● PROVIDED RECORDS:

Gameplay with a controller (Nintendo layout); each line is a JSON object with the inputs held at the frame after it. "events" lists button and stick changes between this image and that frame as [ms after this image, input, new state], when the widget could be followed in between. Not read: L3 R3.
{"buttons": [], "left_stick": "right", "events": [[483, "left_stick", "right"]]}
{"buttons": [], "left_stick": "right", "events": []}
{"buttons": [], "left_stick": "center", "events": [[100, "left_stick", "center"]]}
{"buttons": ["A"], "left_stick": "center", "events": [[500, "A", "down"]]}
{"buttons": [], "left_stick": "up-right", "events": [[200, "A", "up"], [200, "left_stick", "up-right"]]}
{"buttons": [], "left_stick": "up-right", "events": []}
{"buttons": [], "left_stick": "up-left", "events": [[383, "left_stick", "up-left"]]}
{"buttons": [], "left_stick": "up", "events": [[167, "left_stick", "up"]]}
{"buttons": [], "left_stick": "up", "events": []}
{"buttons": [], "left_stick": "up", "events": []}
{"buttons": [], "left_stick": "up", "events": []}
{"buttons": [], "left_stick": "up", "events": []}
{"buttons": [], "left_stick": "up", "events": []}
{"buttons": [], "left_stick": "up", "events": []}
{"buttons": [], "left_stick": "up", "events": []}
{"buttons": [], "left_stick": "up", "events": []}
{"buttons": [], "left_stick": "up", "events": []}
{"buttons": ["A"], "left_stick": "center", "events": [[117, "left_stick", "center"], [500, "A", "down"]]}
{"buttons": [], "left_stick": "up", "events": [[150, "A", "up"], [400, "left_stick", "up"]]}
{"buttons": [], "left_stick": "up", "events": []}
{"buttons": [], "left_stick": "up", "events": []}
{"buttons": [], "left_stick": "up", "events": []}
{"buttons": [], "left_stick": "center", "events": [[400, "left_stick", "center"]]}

● WHAT THE EXERCISE ASKS: Look through the entries for the string "down". Every line that has it belongs in the answer.

● SOLUTION FOR THIS PROBLEM:
{"buttons": ["A"], "left_stick": "center", "events": [[500, "A", "down"]]}
{"buttons": ["A"], "left_stick": "center", "events": [[117, "left_stick", "center"], [500, "A", "down"]]}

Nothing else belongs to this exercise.